As a result, the Illinois Municipal League, the Northwest Municipal Conference and other similar groups are seeking a temporary stop to pension fund increases, asking for a financial impact analysis before any future increases, and requesting that investment options similar to those granted the Illinois Municipal Retirement Fund be made available to them.

The legislature should support all three requests -- and more importantly, must quit caving in to every demand. The state is already obligated to pay 75 percent of pay to a firefighter after 30 years, for example. That means that he could retire, say, at 51 and get three-quarters' pay for doing nothing for the next 30 years, not a real plus in the cost/benefit analysis. And firefighters are out there asking for 80 percent this year. Others are asking for increases for those who retired before 1971.
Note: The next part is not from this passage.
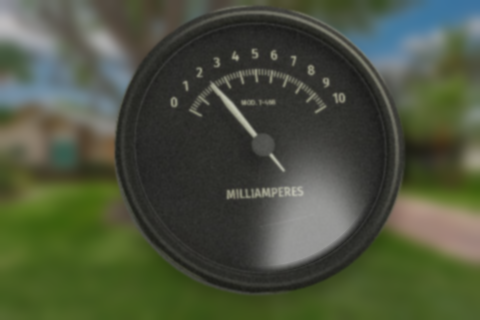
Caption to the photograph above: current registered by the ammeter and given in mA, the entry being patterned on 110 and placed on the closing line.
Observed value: 2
There seems to be no end to the demands or the legislature's willingness to meet them at municipalities' and taxpayers' expense, easy enough to do if one doesn't have to deal with the long-term consequences. In fact, the system would be a lot healthier if those making the rules were the ones having to pay the freight.

Beyond that, though, the state should be moving to convert all its pensions away from the defined-benefit system, which private employers long ago determined was financially untenable, to a defined-contribution system, at least for new employees.

A moratorium to stop the bleeding and a change of system to eradicate the cause of a wound that never heals -- a lack of accountability -- are both required if municipalities and taxpayers are to survive the state's pension stewardship, a term used loosely when it comes to financial expertise or restraint in Springfield.